Es stimmt, dass die Welt der Beleidigungen reich und vielfältig ist: Nutte, Hure, Callgirl, Dirne... Es gibt unglaublich viele Synonyme für das Wort ‚Schlampe‘, aber dieser Begriff ist am beliebtesten. Aber Achtung, lasst euch nicht täuschen - als Piqué im Jahr 2014 von Tausenden Fans des Fußballvereins Espanyol Barcelona angeschrien wurde: „Shakira ist eine Schlampe“, bestand es nicht die Absicht, den Fußballspieler darüber zu informieren, dass seine Partnerin Sex gegen Geld anbot, sondern ihn durch ihre Beleidigung zu verletzen. Denn das Schlimmste, was man zu einem Mann sagen kann, ist, dass seine Frau eine Schlampe ist (auch ist es wohl nicht gut angesehen, seine Mutter oder Schwester eine Schlampe zu nennen) - sie sind sein Eigentum, und wenn es angedeutet wird, dass sie sich herumtreiben, tanzen oder sprechen, wird seine Männlichkeit untergraben.

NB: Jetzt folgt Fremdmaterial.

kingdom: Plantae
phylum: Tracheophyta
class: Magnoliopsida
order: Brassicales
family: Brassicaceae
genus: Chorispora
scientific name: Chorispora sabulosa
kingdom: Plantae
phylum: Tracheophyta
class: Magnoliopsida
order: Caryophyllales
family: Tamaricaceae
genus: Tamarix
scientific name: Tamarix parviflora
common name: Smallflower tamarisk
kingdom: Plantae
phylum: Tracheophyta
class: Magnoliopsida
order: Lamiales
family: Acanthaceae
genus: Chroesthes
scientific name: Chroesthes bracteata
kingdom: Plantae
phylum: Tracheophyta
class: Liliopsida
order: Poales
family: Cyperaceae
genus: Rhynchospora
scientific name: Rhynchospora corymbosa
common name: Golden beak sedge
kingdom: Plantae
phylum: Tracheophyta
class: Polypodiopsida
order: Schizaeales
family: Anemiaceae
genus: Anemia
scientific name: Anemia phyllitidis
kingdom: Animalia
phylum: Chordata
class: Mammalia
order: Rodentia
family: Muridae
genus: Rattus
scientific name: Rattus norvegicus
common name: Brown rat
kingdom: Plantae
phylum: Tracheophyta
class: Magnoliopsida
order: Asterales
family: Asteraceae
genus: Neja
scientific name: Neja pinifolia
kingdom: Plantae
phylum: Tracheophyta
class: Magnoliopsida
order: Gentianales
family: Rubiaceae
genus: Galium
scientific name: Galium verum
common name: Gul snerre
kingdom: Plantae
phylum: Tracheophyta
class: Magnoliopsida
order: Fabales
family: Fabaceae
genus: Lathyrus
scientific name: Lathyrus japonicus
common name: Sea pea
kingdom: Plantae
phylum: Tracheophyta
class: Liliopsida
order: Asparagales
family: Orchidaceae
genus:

Wenn Journalistinnen wie Anja Reschke oder Dunja Hayali in sozialen Netzwerken „Schlampen“ oder „Huren“ genannt werden, wird es nicht gemeint, dass sie in ihrer Freizeit in einem Freudenhaus tätig sind - diese Kommentare werden von wütenden Menschen geschrieben, denen es lieber wäre, dass sie den Mund halten. Dieser Wunsch ist jedoch anwendbar auf alle Frauen, denen es nur erlaubt sein sollte, den Mund zu öffnen, um ihre Männer zu fragen, wie der Tag war, und gleich darauf sollten sie ihnen die Hausschuhe, eine Zigarre und ein Glas Cognac bringen. Wusstet ihr, dass „Schlampe“ keine Beleidigung ist? Zumindest wurde das vom Berliner Landgericht hinsichtlich der Facebook-Kommentare gegen die Politikerin Renate Künast beschlossen.

Die umstrittene Entscheidung galt vom September 2019 bis Januar 2020, denn das Landgericht hat dann seine Meinung geändert. Wurden vielleicht die Glieder (oder ihre Frauen, Mütter oder Schwestern) in dieser Zeit als „Drecks Fotze“ oder „Drecksau“ bezeichnet und es hat ihnen nicht gefallen? Sprache ist nicht sexistisch, rassistisch oder homophob, sie ist nur ein Werkzeug. Es überrascht niemanden, dass Unternehmen Milliarden für Marketingkampagnen, Markenimage oder den perfekten Slogan ausgeben oder dass sie sich um jede einzelne Sache kümmern, die über sie gesagt wird. Denn Sprache ist Macht, ein Weg der Verherrlichung oder der Erniedrigung, des Besitzens oder der Befreiung, der Glorifizierung oder der Verunglimpfung.